The default serialization mechanism for an object writes the class of the object, the class signature, and the values of all non-transient and non-static fields. References to other objects (except in transient or static fields) cause those objects to be written also. Multiple references to a single object are encoded using a reference sharing mechanism so that graphs of objects can be restored to the same shape as when the original was written.

(My emphasis)

E.g., if you have multiple references to a single object, when the graph is reconstituted, you end up with multiple references to a single reconstituted version of that object, not references to multiple equivalent instances of it.

Of course, if the container being serialized implements a different mechanism, the behavior is dictated by that mechanism, not the default one.

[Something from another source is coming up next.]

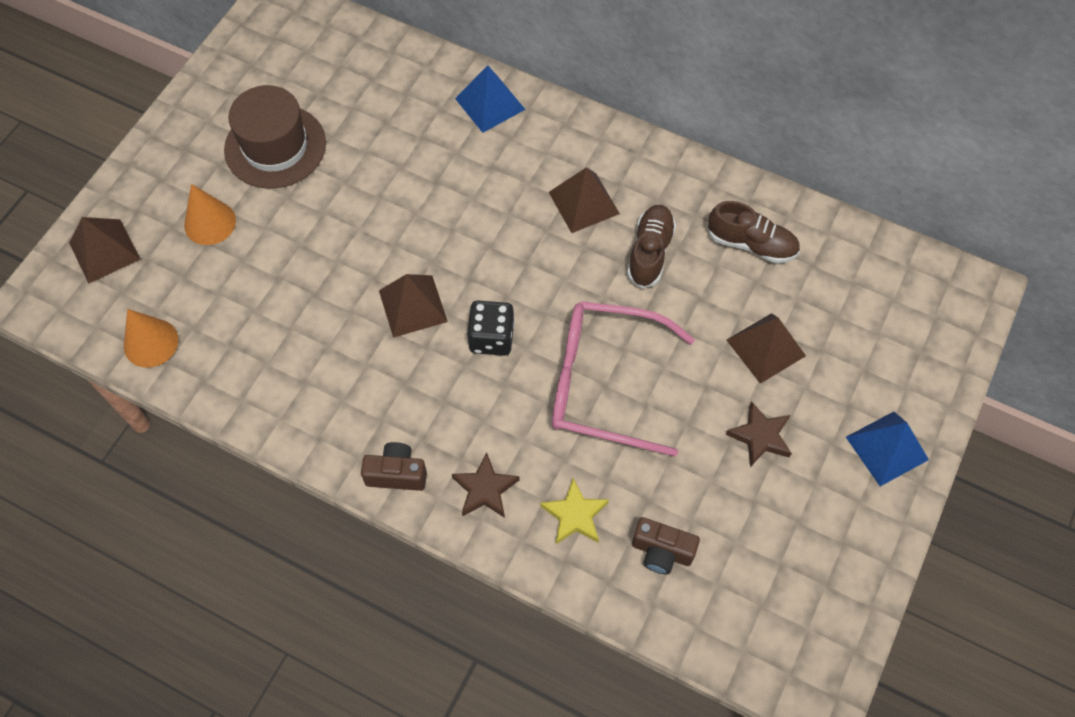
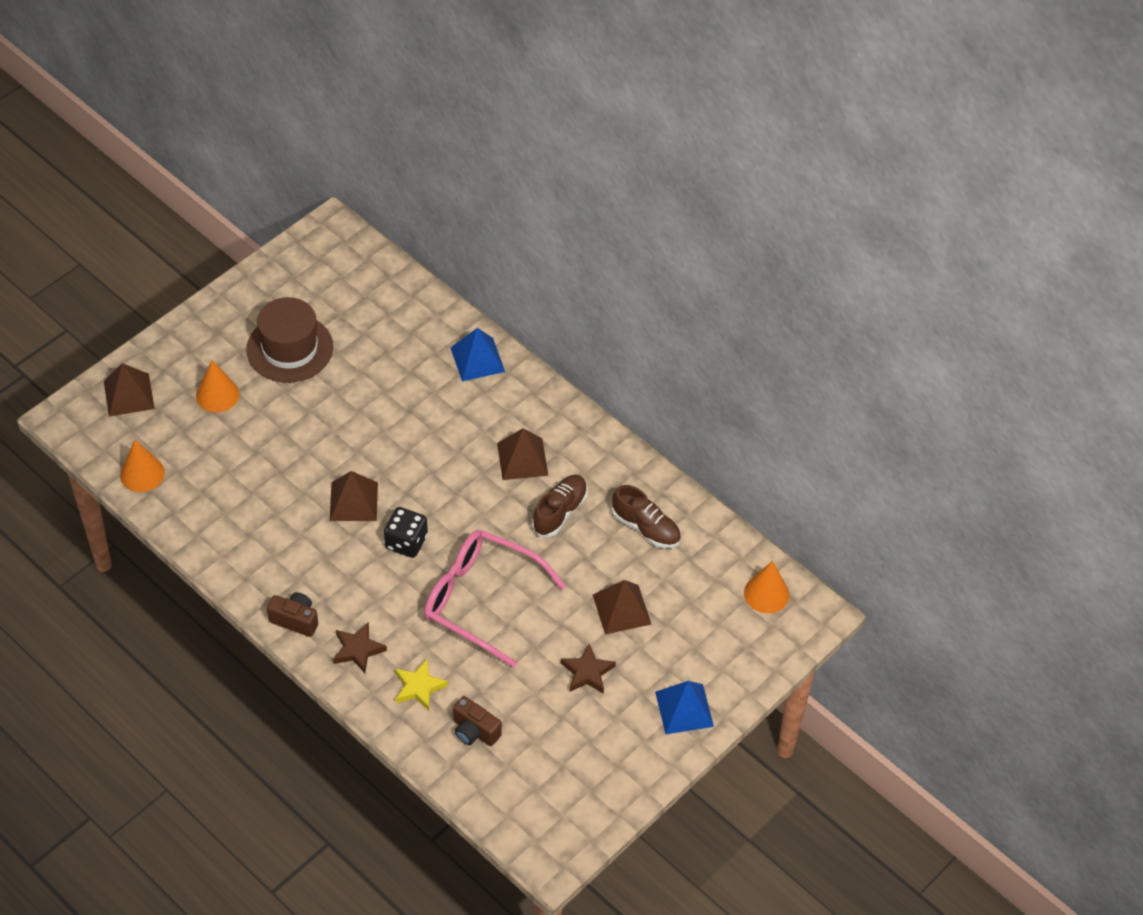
camera: 15 degrees right, 10 degrees down
(913, 282) = (766, 593): none -> orange cone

So for instance, if we have Thing and Test:

Thing.java:

import java.io.*;
import java.util.*;

public class Thing implements Serializable {
    private Map<String,String> map1;
    private Map<String,String> map2;

    public Thing() {
        this.map1 = new HashMap();
        this.map2 = this.map1; // Referring to same object
    }

    public void put(String key, String value) {
        this.map1.put(key, value);
    }

    public boolean mapsAreSameObject() {
        return this.map1 == this.map2;
    }
}

Test.java:

import java.io.*;

public class Test implements Serializable {

    public static final void main(String[] args) {
        try
        {
            // Create a Thing
            Thing t = new Thing();
            t.put("foo", "bar");

            // Write it out
            ObjectOutputStream os = new ObjectOutputStream(new FileOutputStream("foo"));
            os.writeObject(t);
            os.close();
            os = null;

            // Read it in
            Thing t2;
            ObjectInputStream is = new ObjectInputStream(new FileInputStream("foo"));
            t2 = (Thing)is.readObject();
            is.close();
            is = null;

            // Same underlying map for both properties?
            System.out.println("t2.mapsAreSameObject? " + t2.mapsAreSameObject());
        }
        catch (Exception e)
        {
            System.out.println("Exception: " + e.getMessage());
        }
    }
}

And run java Test, we get:

t2.mapsAreSameObject? true

...because both of Thing's members, map1 and map2 end up pointing to a single HashMap instance.